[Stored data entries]
----

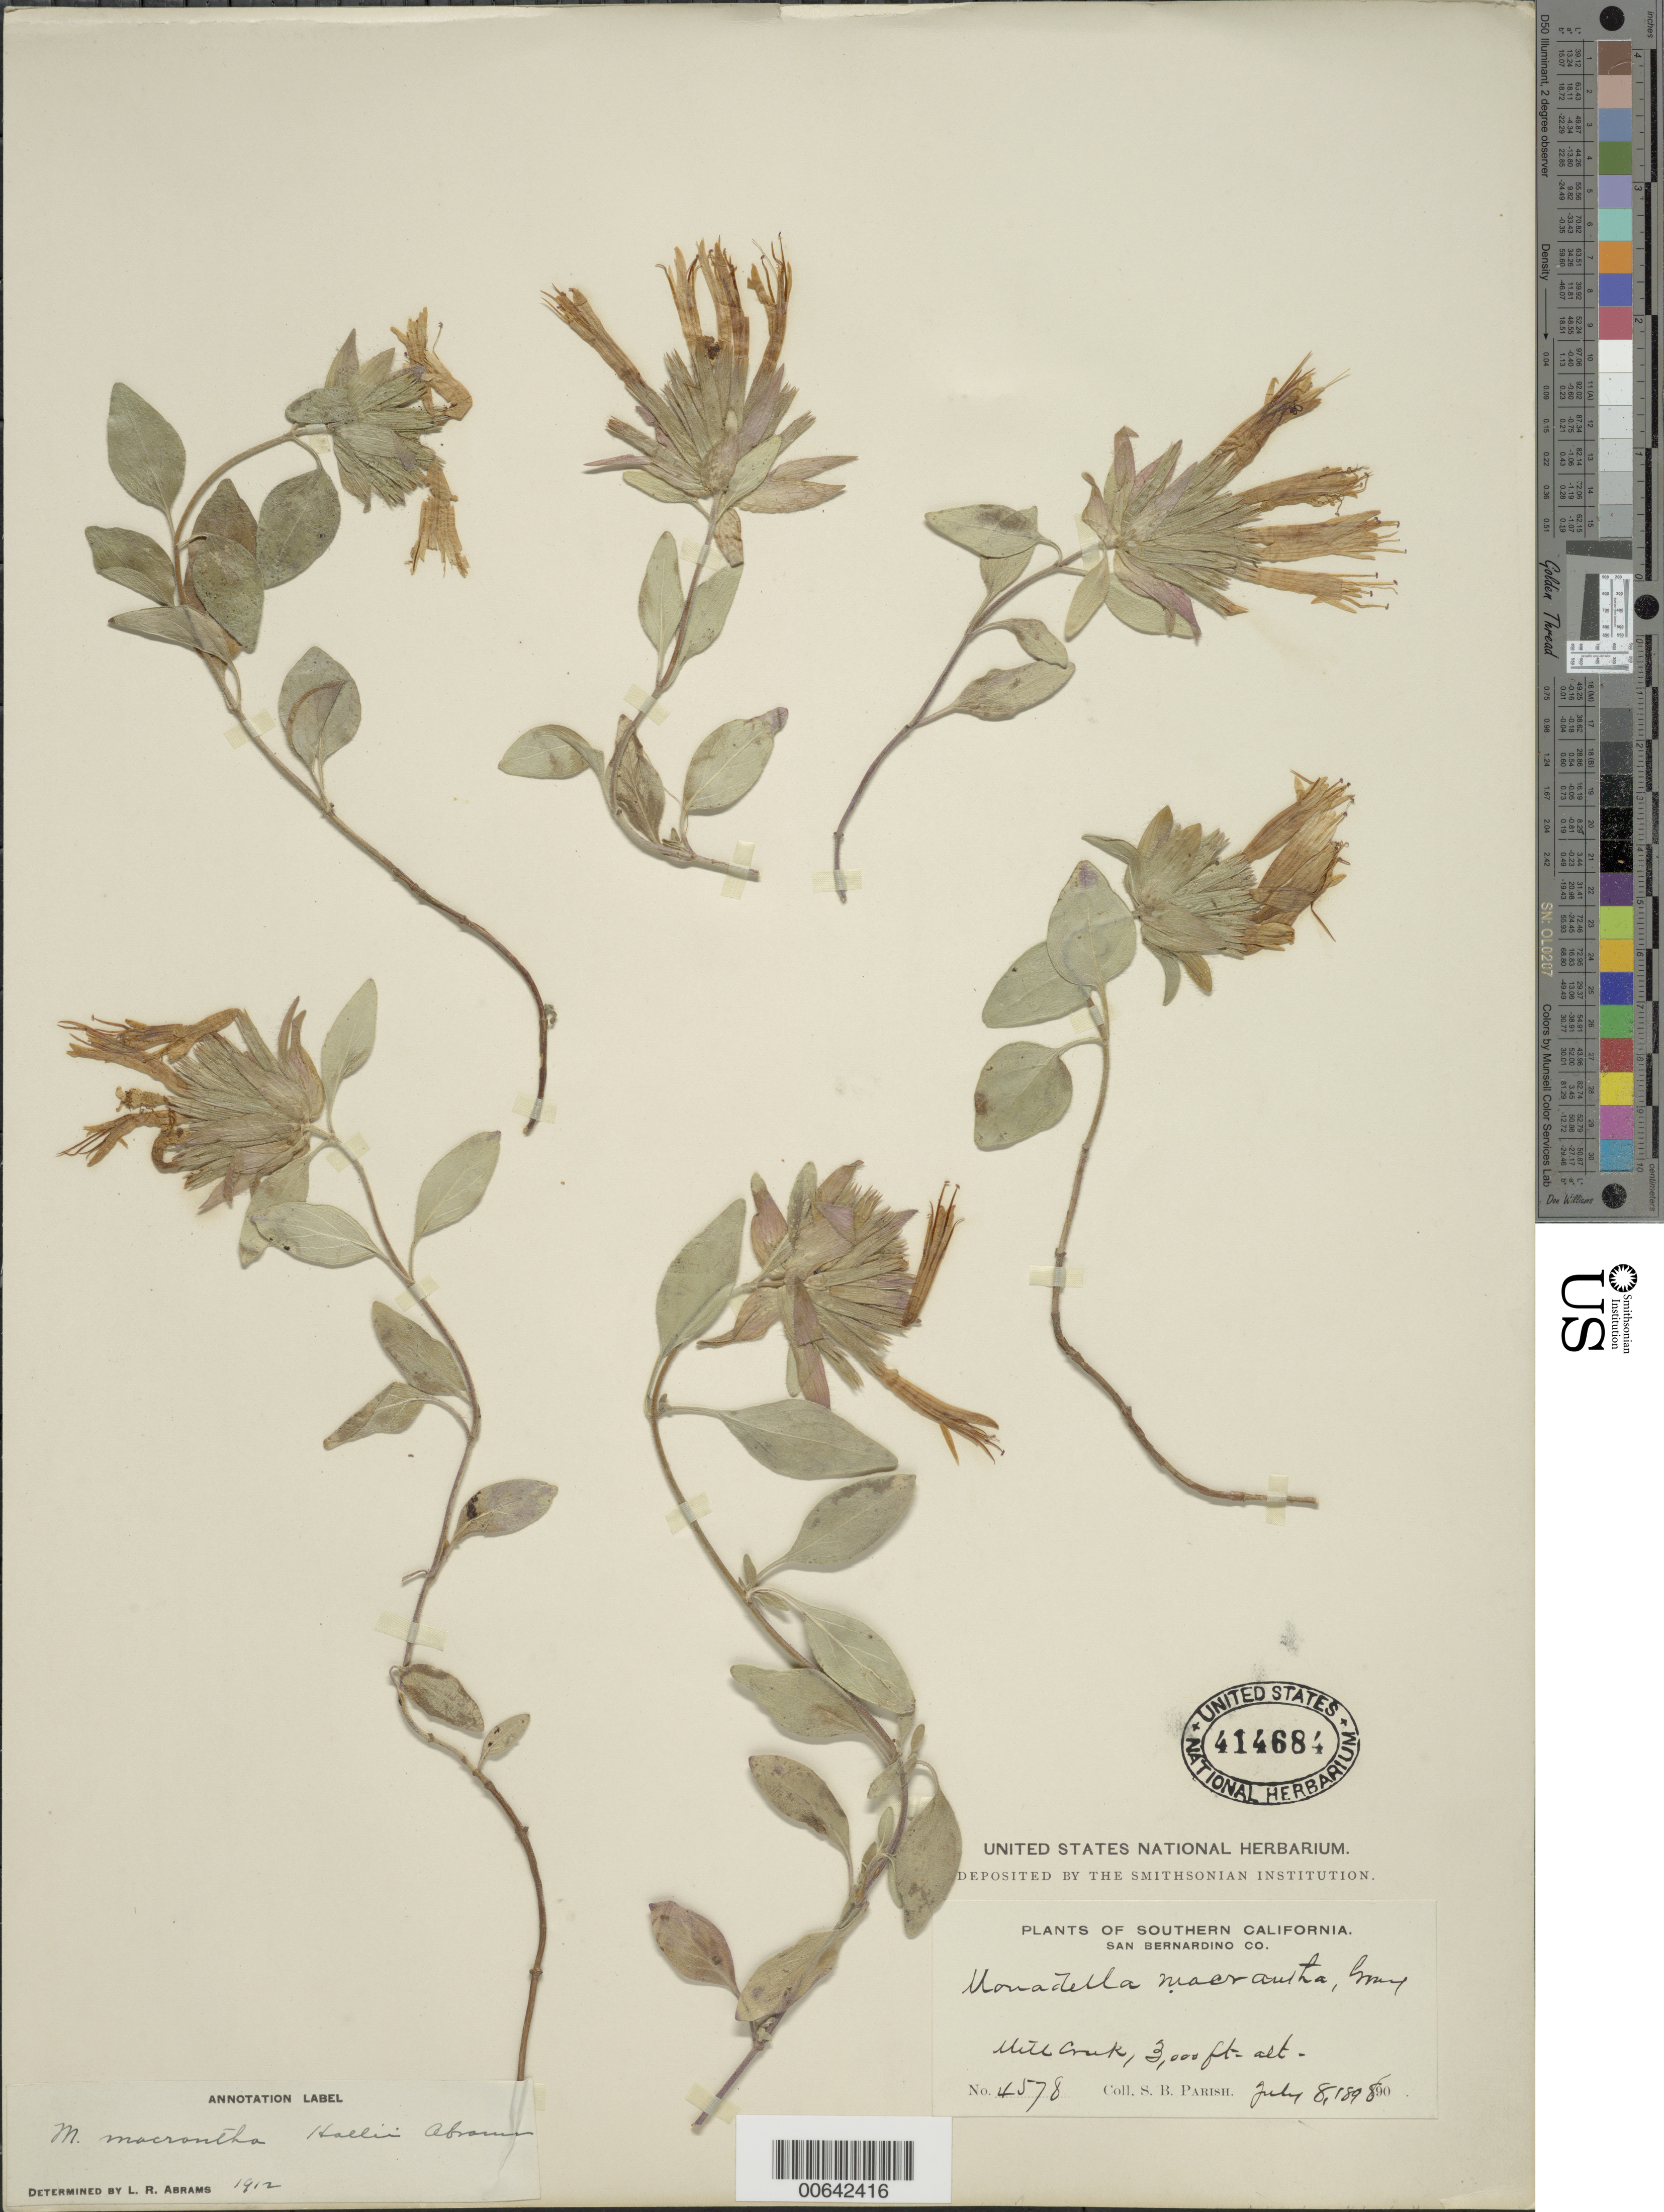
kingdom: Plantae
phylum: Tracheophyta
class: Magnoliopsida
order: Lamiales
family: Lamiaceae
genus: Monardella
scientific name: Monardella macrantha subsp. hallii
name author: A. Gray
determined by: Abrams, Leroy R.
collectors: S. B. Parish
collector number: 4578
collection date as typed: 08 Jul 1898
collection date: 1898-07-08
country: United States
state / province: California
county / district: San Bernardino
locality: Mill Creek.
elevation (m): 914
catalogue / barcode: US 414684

----

» GIVEN EXERCISE
Rewrite the listing above as a numbered list, omitting any blank lines. Leave the picture out of your answer.

» RIGHT ANSWER
1. kingdom: Plantae
2. phylum: Tracheophyta
3. class: Magnoliopsida
4. order: Lamiales
5. family: Lamiaceae
6. genus: Monardella
7. scientific name: Monardella macrantha subsp. hallii
8. name author: A. Gray
9. determined by: Abrams, Leroy R.
10. collectors: S. B. Parish
11. collector number: 4578
12. collection date as typed: 08 Jul 1898
13. collection date: 1898-07-08
14. country: United States
15. state / province: California
16. county / district: San Bernardino
17. locality: Mill Creek.
18. elevation (m): 914
19. catalogue / barcode: US 414684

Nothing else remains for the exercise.